Sin embargo, aparte de lo judicial, que no es poco, porque dice mucho de la mafia en la que se ha convertido nuestro país, existe algo que resulta también preocupante. Es un aspecto del que no he oído hablar. Aquí únicamente se hace referencia a la legalidad, a lo delictivo, a lo judicial y, como mucho, a lo político.
A mí, sin embargo, me preocupa también una arista de la que nadie habla. Se trata de la moralidad. Sobre todo de su moralidad. Porque su moralidad, es esa de los que van a los oficios religiosos, confiesan y comulgan, se casan ante un altar, bautizan a sus hijos y dan sepultura cristiana a sus muertos. Su moralidad es la moralidad cristiana, pero una moralidad basada en la fachada, como tantos afines a la cristiandad, haciendo negocio con el dinero destinado a niños necesitados, para su propio lucro.
Pero sobre esto la Iglesia no se manifiesta. Los obispos están para cargar contra el aborto o la homosexualidad, que parece ser que es algo que condiciona nuestras vidas.
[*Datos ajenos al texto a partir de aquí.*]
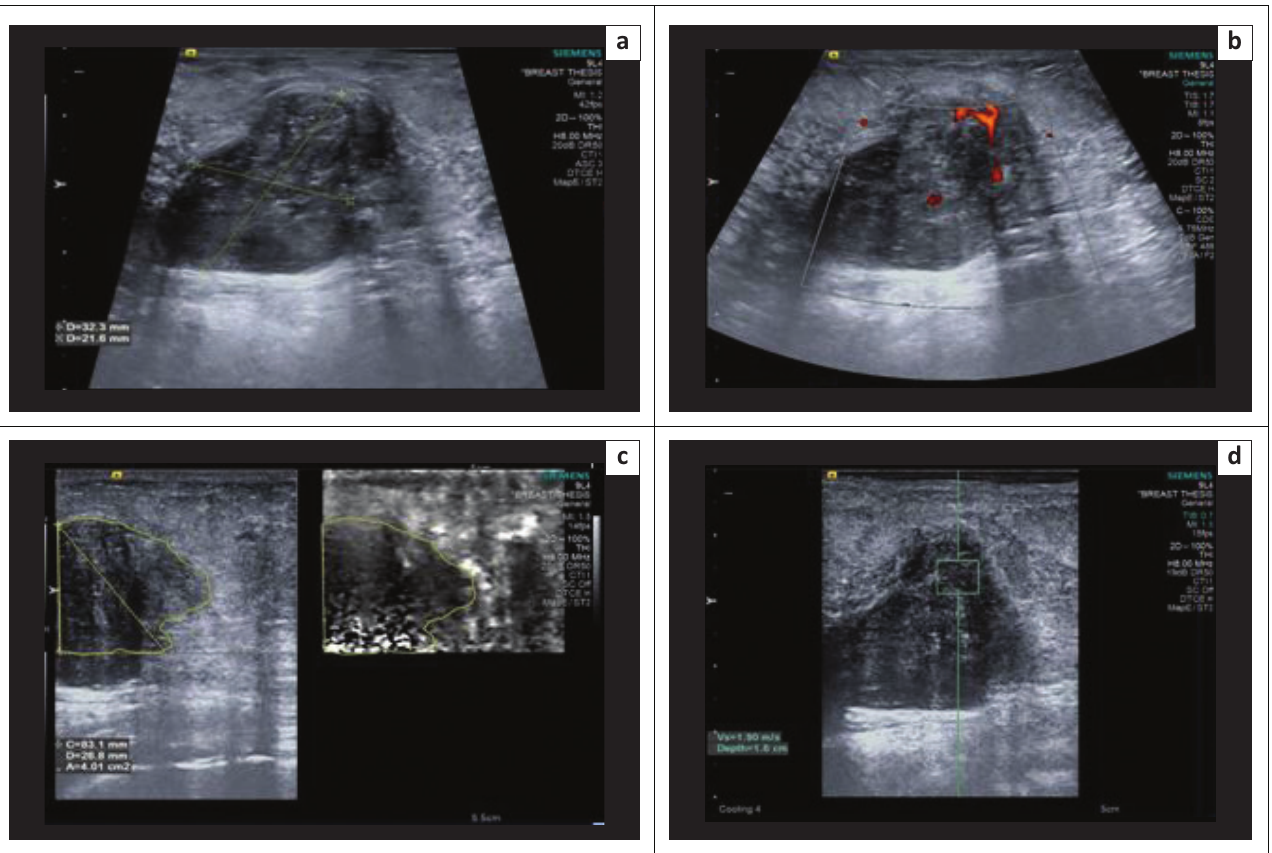
FIGURE 6: (a, b) B-mode ultrasonography demonstrating an oval, lobulated, taller than wide, heterogeneously hypoechoic lesion with internal vascularity on power Doppler, indicating a Breast Imaging Reporting and Data System 4 lesion; (c) elastogram indicating a relatively soft lesion with no obvious extension of the lesion into the adjacent parenchyma, with an area ratio < 1; (d) shear wave velocity in the lesion was 1.90 m/s. The final histopathology report was benign phyllodes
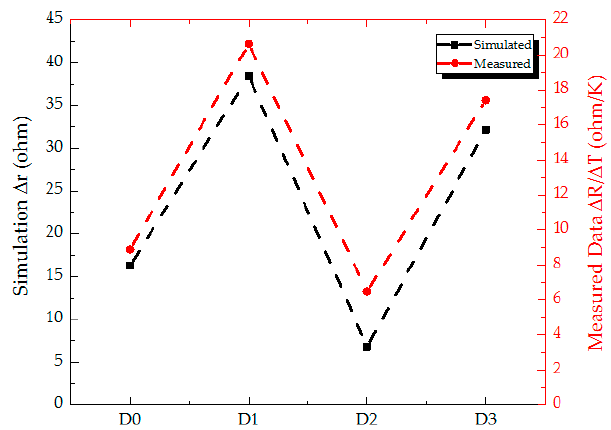
Figure 7. The Δ R/ Δ T and Δ r are measured and simulated, respectively. Figure 7. The ∆ R/ ∆ T and ∆ r are measured and simulated,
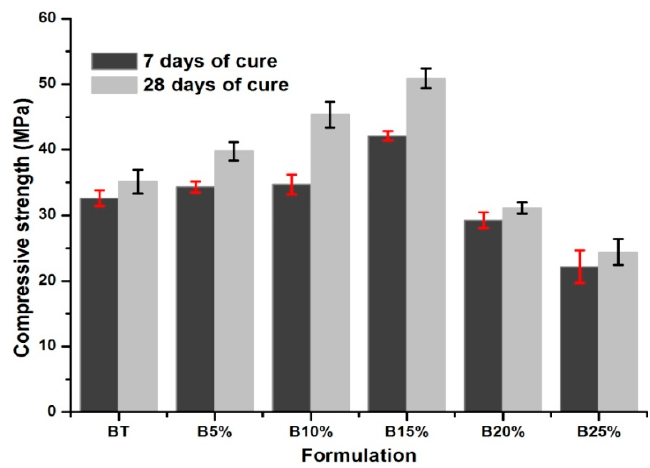
Figure 3. Compressive strength of mixtures at 7 and 28 days.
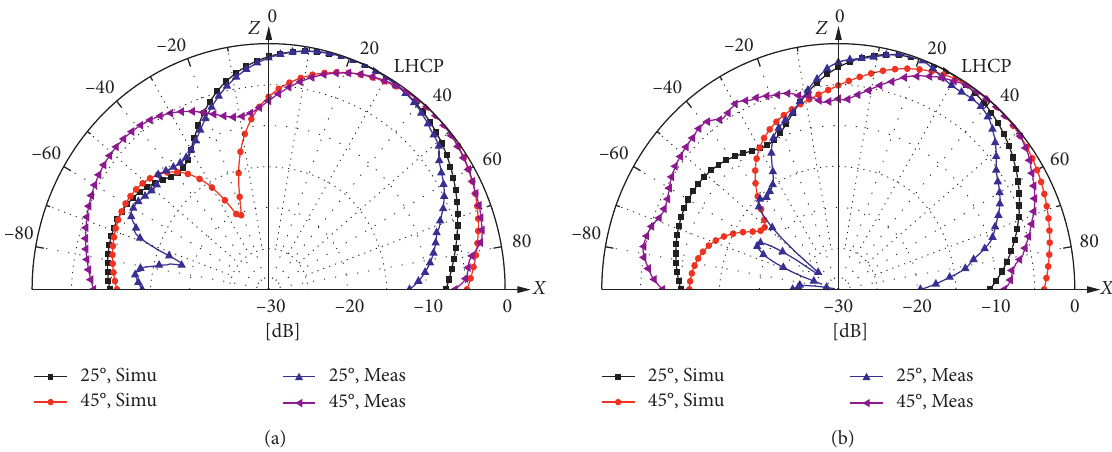
Figure 19: The normalized radiation pattern measured results of different ports of the RPA prototype. (a) Port 1. (b) Port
Un asunto de importancia capital. Lo demás no importa. Es la inmoral de lo inmoral. En mi percepción de la moralidad, al menos.
No se sorprendan si vemos a los hijos de estos mangantes, que ni siquiera lo son de guante blanco, hacer su primera comunión, y casarse ante un altar. Y comprobar como princesas, infantes o infantas acuden a los hospitales a besuquear a niños y ancianos, a enfermos terminales o de gravedad, mientras en sus cuentas de Suiza ingresan el dinero que otros, generosa y solidariamente, entregan comprometidos con sus cusas.
Me preocupa esa moral, y me preocupa que nadie se sonroje ante esa moral, que exista quien, a día de hoy, defienda esta monarquía que nos sangra continuamente y nos expone ante el resto del mundo, avergonzándonos como estado y como ciudadanía.
Es fundamental terminar con la corrupción, pero es indispensable que la Jefatura del Estado no esté en manos de gente tan innoble, que, además, goce de tal impunidad. Es cada vez más necesaria la abolición de la monarquía y la instauración de una república, donde la Jefatura del Estado responda ante la Justicia del mismo modo que cualquiera del resto de ciudadanos.